And right in the thick of it:
And right in the thick of it:
It has been home to the Champagne wine cellar since as early as 1864. And a real one of a kind, as Nicolas Jaeger is aware, who readily leads the visitors through a large wooden door into the cellar of the building. As is an everyday occurrence for the winemaker, all of the guests’ thoughts about the inconspicuous courtyard outside in the fog fade away in an instant. Whilst their wide-eyed gaze falls on the countless wooden barrels stacked up in neat rows, the sweet-sour smell of young wine fills the room and their noses. “Those who want to understand why Alfred Gratien is not just another Champagne amongst many, have to start her,” explains Nicolas Jaeger whilst walking through the rows. There are more than a thousand barrels here, each one of them labelled — sometimes two or even three letters decorate the warm wood. What, to laymen, sound like unknown travel destinations according to their airport codes, are abbreviations for the wines contained in the barrels. Jaeger knows them all, not just by name but also by taste. He knows about their characteristics and the origin of their peculiarities. “The grapes for our wines, which form the basis of the Alfred Gratien Champagne, are exclusively obtained from a thirty kilometre circumference around Épernay. They come from the Montagne de Reims, Côte des Blancs and Vallée de la Marne regions,” explains Nicolas Jaeger, who has been managing the premises as part of the fourth generation since 1990, and has therefore followed in the footsteps of his father, grandfather and great-grandfather. “These wooden barrels fascinated me even as a child,” recalls the 44-year-old, who makes sure that everything is in order on a daily basis — even on weekends — takes samples, tests the smell of the wine and, finally, lets the taste of the wine melt in his mouth — knowing full well that it is still a long road to the perfect Champagne.

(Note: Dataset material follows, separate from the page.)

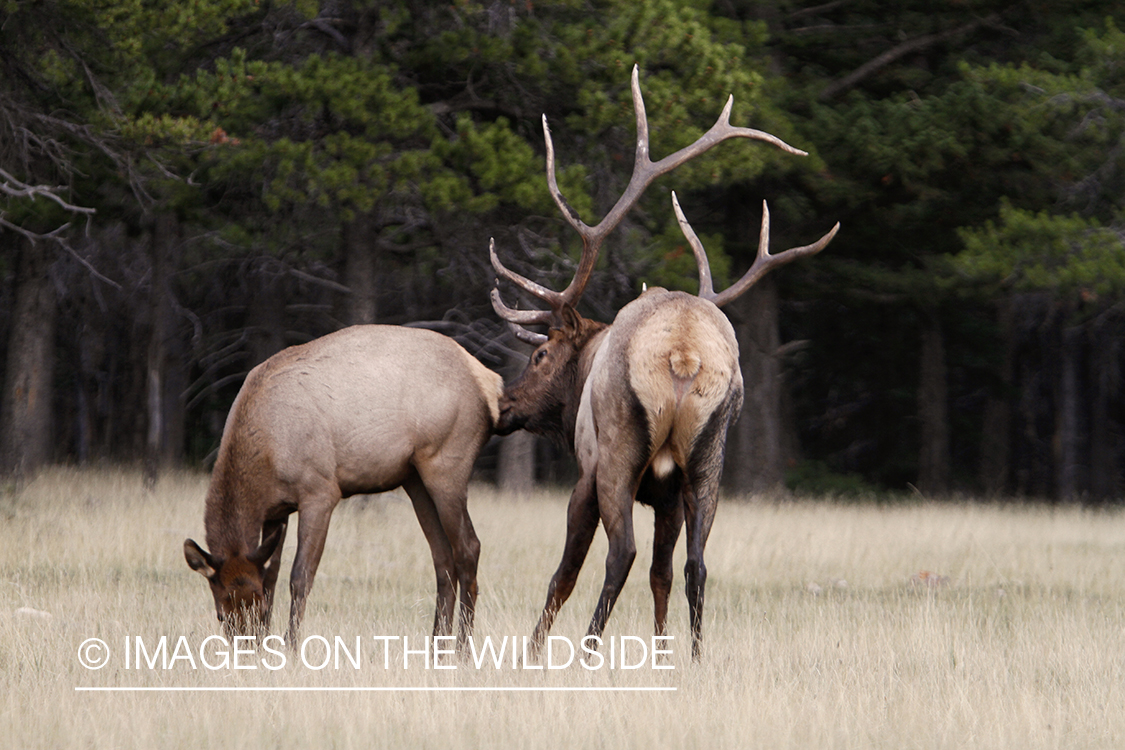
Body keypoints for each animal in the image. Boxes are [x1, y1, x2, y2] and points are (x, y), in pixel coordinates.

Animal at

Before the wines are processed further, they age for six months in the oak barrels — and completely without malolactic fermentation, in order to preserve the aroma of the grapes as fully as possible. Every year, 250 000 bottles of champagne are bottled here. What initially sounds like a considerable number, is later put into perspective upon comparison with another Champagne wine cellar in Épernay, that produces up to 32 million bottles annually. “Champagne from Alfred Gratien is and remains something special, not a mass-produced product,” explains Nicolas Jaeger, emphasising the philosophy of the traditional company that has belonged to the Henkell & Co. group since the year 2000. In doing so, there was a conscious choice made in favour of a brand that places quality at the top of its priorities, a brand where you search in vain for the large production hall, and even one where things take place like they would in a factory but where — yes, you heard correctly — only four colleagues work alongside Jaeger. The Cuvées that result from the wines during the second processing step ultimately age for at least four or five years in their bottles before restaurants and selected distributors can offer them as Alfred Gratien Champagne. To better understand this process, the visitors firstly have to go back outside, quickly through the courtyard and through the long-forgotten fog and into the second building, into the lift and down into the depths. More precisely: 18 metres underground. It doesn’t take long for your eyes to become accustomed to the semi-darkness, but yet you rub them an unbelievable amount of times upon entering the champagne cellar. 1.5 million bottles — or better: five years — of champagne are stored here, inserted into wooden racks almost upside down, in kilometre-long corridors that even reach all the way under the premises of the neighbouring wine cellar. The bottles are rotated by hand or machine at regular intervals, so that their contents slowly turn into sparkling Alfred Gratien Champagne. This fermentation process has long been completed for a row of very special bottles, which — covered with a white chalky layer of dust — were bottled as early as 1967 or even 1945. “Our little museum,” smiles Nicolas Jaeger modestly — and is, indeed, visibly proud of the fact that he is a wine maker for Alfred Gratien.
When you ask him, Nicolas Jaeger doesn’t take long to consider what the best occasion is to open a bottle of champagne. “Champagne is drunk upon victories and defeats, in sun and rain, because of love and in times of sorrow,” laughs the Frenchman, for whom not a day goes by without a glass of Alfred Gratien. “Our champagne is unbelievably versatile. Imagine a dinner: A different champagne is served with each course, perfectly matched to the dish. You will be wowed by the different flavours,” he gushes passionately.
So beautiful and so impressive? It would have been impossible to have imagined a trip to the Champagne region such as this one.